Ungefähr 2 Millionen ETH von BitMines Beständen sind gestakt und verdienen etwa 2,8 % jährlich durch das Staking-Mechanismus von Ethereum. Diese Rendite, die im großen Maßstab Hunderte von Millionen pro Jahr wert ist, würde sofort bei einem Ausstieg verschwinden.

Wichtiger ist, dass gestaktes ETH nicht sofort verkauft werden kann. Die Ausstiegswarteschlange von Ethereum könnte Abhebungen um Tage oder sogar Wochen verzögern, was bedeutet, dass BitMine nicht alles auf einmal abstoßen könnte, selbst wenn es wollte.

Ironischerweise könnte diese Verzögerung den Markt vor einem sofortigen Zusammenbruch bewahren, aber sie würde auch die Unsicherheit verlängern, während Händler das erwartete Überangebot vorwegnehmen.

Von Crypto Supercycle zu Cash-Pile

Strategisch würde ein Verkauf einen vollständigen Rückzug von BitMines Kerneidentität markieren. Das Unternehmen hat sich als ein „Ethereum-Superzyklus“-Spiel positioniert und plant sogar ein Made-in-America Validator-Netzwerk (MAVAN) für den gewerblichen Start im Jahr 2026. Das Liquidieren von ETH würde diesen Fahrplan vollständig aufgeben.

Nach dem Verkauf würde BitMine sich in ein überwiegend liquiditätsstarkes Unternehmen verwandeln: mehrere Milliarden Dollar an Liquidität, geringe Bitcoin-Exposition (etwa 193 BTC) und eine Handvoll nicht-krypto Investitionen, wie Beast Industries.

Die Volatilität würde sinken, aber auch das Aufwärtspotenzial. Jeder ETH-Rückgang, den Lee nach wie vor als langfristig unvermeidlich betrachtet, würde verpasst werden.

Aktien, Steuern und Rufschaden

Für die Aktionäre könnten die Auswirkungen brutal sein. Die BMNR-Aktie ist bereits stark gefallen, zusammen mit ETH, und eine Kapitulation würde wahrscheinlich als Aufgabe interpretiert werden.

Ein weiterer Verkaufsdruck oder sogar Delistingsorgen könnten folgen, unabhängig von der schuldenfreien Bilanz des Unternehmens.

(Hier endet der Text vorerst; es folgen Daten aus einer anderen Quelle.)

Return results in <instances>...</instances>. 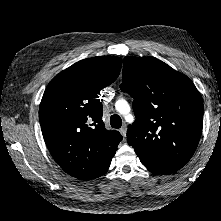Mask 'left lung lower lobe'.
<instances>
[{"label":"left lung lower lobe","mask_w":221,"mask_h":221,"mask_svg":"<svg viewBox=\"0 0 221 221\" xmlns=\"http://www.w3.org/2000/svg\"><path fill=\"white\" fill-rule=\"evenodd\" d=\"M141 163L152 173L155 174H171L180 168L181 166L177 164H173L170 162H166L164 160H160L151 156L137 154Z\"/></svg>","instance_id":"left-lung-lower-lobe-1"}]
</instances>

Es gibt auch die steuerliche Perspektive. Während die aktuellen Preise realisierte Verluste implizieren, könnten frühere Tranchen, die günstiger gekauft wurden, immer noch steuerpflichtige Gewinne auslösen, die die Erlöse schmälern. Aufsichtsbehörden könnten auch eine Liquidation dieser Größenordnung auf potenzielle Marktfolgen überprüfen.

Schließlich gibt es da noch Tom Lee selbst. Nur wenige Strategen waren öffentlich optimistischer bezüglich Ethereum. Ein Verkauf jetzt würde direkt seiner langjährigen These widersprechen und Fragen zu Überzeugung versus Risikomanagement aufwerfen.

Theoretisch würde der Verkauf das Bluten stoppen. In der Praxis würde es Verluste kristallisieren, ETHs Preis zum Einsturz bringen und BitMines gesamte Strategie zerschlagen. Deshalb könnte BitMine trotz des Lärms auf X (Twitter) weiterhin kaufen und staken, nicht verkaufen.

Daher bleibt, während der Ethereum-Preis, wie Bitcoin, an diesem Wochenende weiter abstürzt, die Fortsetzung der Liquidation die nukleare Option.